Our system has two equations: y > -2 and x + y < 4.
A graph of y > -2 is a horizontal dashed line and everything above it is shaded. A graph of x + y < 4 shades everything to the left of it. From the graphs of this system you can determine an ordered pair that is true (so it is a solution) and an ordered pair that is false (not a solution).
A good test point - without a graph - is (0,0).
0 > -2 TRUE
0 + 0 = 0 and 0 < 4 TRUE
So (0, 0) is a solution in the system because it makes both equations true.
2. Now we want to find where the system is false. With a graph, it's the area unshaded by both.

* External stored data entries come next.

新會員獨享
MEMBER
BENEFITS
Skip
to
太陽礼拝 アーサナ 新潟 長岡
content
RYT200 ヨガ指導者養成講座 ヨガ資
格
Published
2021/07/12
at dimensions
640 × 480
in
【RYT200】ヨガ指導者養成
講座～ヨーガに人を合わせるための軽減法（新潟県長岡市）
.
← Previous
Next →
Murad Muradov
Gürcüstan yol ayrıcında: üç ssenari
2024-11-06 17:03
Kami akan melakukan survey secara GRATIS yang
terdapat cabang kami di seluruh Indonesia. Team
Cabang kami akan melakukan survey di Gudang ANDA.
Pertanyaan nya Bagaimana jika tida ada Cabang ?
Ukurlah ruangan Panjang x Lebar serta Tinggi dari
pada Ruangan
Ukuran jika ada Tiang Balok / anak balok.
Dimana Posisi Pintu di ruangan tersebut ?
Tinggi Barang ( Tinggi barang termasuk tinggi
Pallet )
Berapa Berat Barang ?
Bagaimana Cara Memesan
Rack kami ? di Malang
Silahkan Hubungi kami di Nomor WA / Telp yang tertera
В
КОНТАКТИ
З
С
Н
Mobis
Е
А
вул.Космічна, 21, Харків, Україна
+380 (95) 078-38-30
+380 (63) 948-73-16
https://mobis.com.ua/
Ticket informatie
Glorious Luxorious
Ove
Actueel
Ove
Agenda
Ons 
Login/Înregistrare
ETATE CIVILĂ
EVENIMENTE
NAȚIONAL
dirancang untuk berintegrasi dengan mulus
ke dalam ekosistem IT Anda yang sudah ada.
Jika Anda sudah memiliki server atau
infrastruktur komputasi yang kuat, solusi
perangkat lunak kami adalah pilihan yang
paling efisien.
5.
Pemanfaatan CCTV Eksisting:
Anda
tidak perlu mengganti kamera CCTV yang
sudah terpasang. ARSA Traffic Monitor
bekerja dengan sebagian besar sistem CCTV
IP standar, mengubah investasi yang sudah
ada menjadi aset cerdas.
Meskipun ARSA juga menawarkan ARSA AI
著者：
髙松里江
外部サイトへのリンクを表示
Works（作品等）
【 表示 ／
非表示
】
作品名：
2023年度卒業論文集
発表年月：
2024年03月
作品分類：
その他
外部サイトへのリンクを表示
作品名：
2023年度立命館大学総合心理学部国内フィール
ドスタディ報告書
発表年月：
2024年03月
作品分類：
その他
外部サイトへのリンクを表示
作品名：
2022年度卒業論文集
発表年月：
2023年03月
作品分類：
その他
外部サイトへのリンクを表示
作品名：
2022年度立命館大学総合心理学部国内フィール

With the equations, we proceed as follows.
x + y < -4
y < - 4 - x Subtract x on both sides
Since y > -2 Then -2 < y. So by transitivity (if a < b and b < c, a < c), we have that
-2 < -4 - x
2 < -x add two to both sides
x > -2 multiply by -1 and change orientation.
So when x > -2 and y > -2 we have true inequalities - something we used above and found with (0,0). If we flip this around, we have false inequalities when x ≤ -2 or y ≤ -2. (The negation of an 'and' is an 'or'.)
So let's choose y to be -3.
-3 > -2 FALSE
x + y < 4
x + -3 < 4
x < 7
When x is < 7 it's true. To make it false, we need something bigger than 7. Let's use x = 10
10 + -3 < 4
7 < 4 FALSE
-3 > -2 FALSE
Thus, (10, -3) is not a solution because it makes both inequalities false.